» **GIVEN PASSAGE**:
##############################
STARKVILLE -- They're called the Brown brothers. 


Yes, it was their idea. 


Although they're not related, Richie Brown and Beniquez Brown are looking to create the havoc Mississippi State defensive coordinator Geoff Collins demands. In an effort to maintain unity in the linebackers' meeting room, both players have encouraged Collins to call them brothers. There are lots of reasons for the decision, but the primary one is they wanted to remain connected.  


"Richie is my brother, and we joke about that nickname from time to time," Beniquez Brown said.  


The linebackers with the same name, Richie from Long Beach, and Beniquez from Florence, Ala., will be counted on this season to make up for the loss of Deontae Skinner to graduation in MSU's evolving defensive scheme.  


"Coach Collins does a good job every day keeping us all at different positions," Beniquez Brown said. "We learn every linebacker position. That way if someone goes down and that situation comes up, we are able to play every position, so we just practice hard and learn all the spots and use anything we can to get on the field."  


Richie Brown, who has seen more time at middle linebacker at MSU, and Beniquez Brown, who is projected more as a outside linebacker in space, came to Starkville in the same recruiting class after being rated as two of the nation's most athletic linebacker prospects. 


"What I'm trying to work on most this spring is the mental aspect and grind of being a middle linebacker in a league with multiple offensive schemes and high profile athletes," Richie Brown said. "I need to constantly become more mature as a player because the more I'm reacting instead of thinking, the better player I'll become." 


Richie and Beniquez earned playing time as redshirt freshmen, combining for 77 tackles. They each had 16 solo efforts, including 7.5 tackles for loss. In an effort to get their experience and playmaking skills on the field, Collins has tinkered with a 3-4 alignment that has both players on the field. Matthew Wells has been used in coverage, while Bernardrick McKinney acts as a fourth pass rusher.  


"We are constantly putting these guys in situations this spring to see how they'll react and what will work," Collins said. "They know the majority of our basic stuff by now or, at least, they should, so if we came out here and ran the same stuff every day, we wouldn't be getting better as a collective unit." 


In that 3-4 alignment Richie Brown acts as the middle linebacker. The MSU coaches trusts the 235-pound athlete to get the Bulldogs aligned properly after he backed up McKinney, an All-Southeastern Conference selection the past two years.
##############################
» **ACTIONS TO TAKE**:
1. Decide whether each statement agrees with the article on the Mississippi State linebackers called the Brown brothers. Answer yes or no, and quote the words of the article that settle it.
(a) Richie Brown and Beniquez Brown are related.
(b) Richie Brown is from Long Beach.
(c) The two players arrived at Starkville in different recruiting classes.
2. Answer these questions from the article on the Mississippi State linebackers called the Brown brothers.
(a) Whose loss to graduation are the two linebackers expected to make up for?
(b) How many tackles did they combine for as redshirt freshmen?
(c) How many pounds does Richie Brown weigh?
3. Continue the article about the Mississippi State linebackers called the Brown brothers from its last sentence.
The entries that follow are separate material and have no connection to the article about the two Mississippi State linebackers.
##############################
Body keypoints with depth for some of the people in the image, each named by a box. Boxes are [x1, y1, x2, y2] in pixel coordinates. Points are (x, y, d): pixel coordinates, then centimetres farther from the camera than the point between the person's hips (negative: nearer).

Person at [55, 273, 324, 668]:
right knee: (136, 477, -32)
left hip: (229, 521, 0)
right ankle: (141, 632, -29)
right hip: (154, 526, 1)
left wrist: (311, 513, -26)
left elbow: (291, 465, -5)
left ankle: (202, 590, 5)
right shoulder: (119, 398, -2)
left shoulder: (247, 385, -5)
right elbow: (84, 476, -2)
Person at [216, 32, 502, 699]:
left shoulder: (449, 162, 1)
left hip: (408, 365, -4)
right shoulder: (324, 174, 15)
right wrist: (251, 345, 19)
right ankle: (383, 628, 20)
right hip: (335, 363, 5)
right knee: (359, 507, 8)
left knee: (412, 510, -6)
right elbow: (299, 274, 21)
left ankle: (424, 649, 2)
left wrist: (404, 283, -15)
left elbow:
##############################
» **EXERCISE RESULTS**:
1.
(a) No: "Although they're not related"
(b) Yes: "Richie from Long Beach"
(c) No: "came to Starkville in the same recruiting class"

2.
(a) Deontae Skinner's
(b) 77
(c) 235

3.
"What he's doing now is what we expect out of Richie because we want to have a 1 and 1A defense so it doesn't matter what part of the depth chart you're on," Mullen said. "We want 22 starters on defense. What Richie has done to distinguish himself is becoming a natural player out there instead of missing tackles by being that fraction of a second late because you're thinking before just playing." 


Richie Brown struggled early last season to recall all the blitz schemes and audibles a middle linebacker needs to remember. He said learning the schemes wasn't the problem. He said it took time to adjust to the game of human chess teams play in pre-snap situations.  


"When Dak Prescott would overlook the defense and change the play, I wouldn't have the confidence to switch back on him," Richie Brown said. "Now it's a back-and-forth deal at the line of scrimmage, and it's fun to see that." 


Richie Brown was a 2011 Parade Magazine All-American. He turned down scholarship offers from Stanford, LSU, Georgia, Tennessee, Kentucky, Vanderbilt, and Ole Miss to join his new "brother" in Starkville.  


"We have a bond we were going to work together and be here together," Beniquez Brown said. "We created a great friendship from the first day because in every meeting we sit next to each other and we're around each other. We're the Brown brothers."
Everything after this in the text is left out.